Prof. William Goetzmann Named Executive Editor of Financial Analysts Journal
William N. Goetzmann, the Edwin J. Beinecke Professor of Finance and Management Studies and director of the International Center for Finance, has been named executive editor of the Financial Analysts Journal, a publication of the CFA Institute.
“Professor Goetzmann was selected for his seminal contribution to the investment profession; his expertise encompasses the philosophical roots of investment management, financial markets history, and his current research on alternative investing and behavioral finance,” said Dr. Heidi Raubenheimer, managing editor of the Financial Analysts Journal, in the announcement. “At a time when profound changes are taking place in the world at-large, the essential dynamism of the industry has come into sharp focus once again. We look forward to Professor Goetzmann’s broad knowledge being brought to bear for practitioners and the future of our profession.”
Goetzmann, who has taught at Yale SOM since 1994, is an expert on a wide variety of finance topics, with recent research on alternative investing, factor investing, behavioral finance, and the art market.
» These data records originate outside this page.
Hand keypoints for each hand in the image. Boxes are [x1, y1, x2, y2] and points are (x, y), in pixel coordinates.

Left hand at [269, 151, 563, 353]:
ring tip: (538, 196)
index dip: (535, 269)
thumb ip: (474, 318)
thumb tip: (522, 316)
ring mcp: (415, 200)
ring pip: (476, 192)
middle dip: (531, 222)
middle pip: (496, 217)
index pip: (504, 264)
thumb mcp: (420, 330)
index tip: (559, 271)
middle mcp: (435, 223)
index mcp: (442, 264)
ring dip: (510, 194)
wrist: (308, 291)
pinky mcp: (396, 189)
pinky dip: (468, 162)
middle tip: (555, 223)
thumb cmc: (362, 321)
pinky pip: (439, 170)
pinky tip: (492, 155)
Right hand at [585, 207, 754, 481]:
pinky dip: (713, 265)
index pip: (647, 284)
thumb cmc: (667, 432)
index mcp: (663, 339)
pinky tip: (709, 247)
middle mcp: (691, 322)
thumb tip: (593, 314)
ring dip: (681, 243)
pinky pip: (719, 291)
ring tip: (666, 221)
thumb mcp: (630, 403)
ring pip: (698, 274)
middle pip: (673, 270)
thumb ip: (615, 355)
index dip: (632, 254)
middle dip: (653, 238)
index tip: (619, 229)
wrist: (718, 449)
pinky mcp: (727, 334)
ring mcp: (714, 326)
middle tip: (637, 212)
His most recent book is Money Changes Everything: How Finance Made Civilization Possible.
Goetzmann said that he was excited about his new role. “The FAJ has long been the link between leading financial research and professional investment,” he said. “It is the venue by which money managers learned about and debated such new topics as mean-variance optimization, the Capital Asset Pricing Model, factor investing, portfolio insurance, the South Africa Boycott and the endowment model of Yale fame.”
In addition, he noted, the journal “has been a key venue for publishing papers on ethical investment management—from editor William Norby’s 1971 special issue on corporate social responsibility to John Rogers’ high profile article on Fiduciary Capitalism in 2014.”
Goetzmann has a personal connection to the Financial Analysts Journal and the CFA Institute, he pointed out. His first academic article appeared in the journal in 1986, and in 2018 he received the institute’s James R. Vertin Award, which recognizes scholars who have produced a body of research with enduring value. “The executive editorship is something I couldn’t turn down,” he said.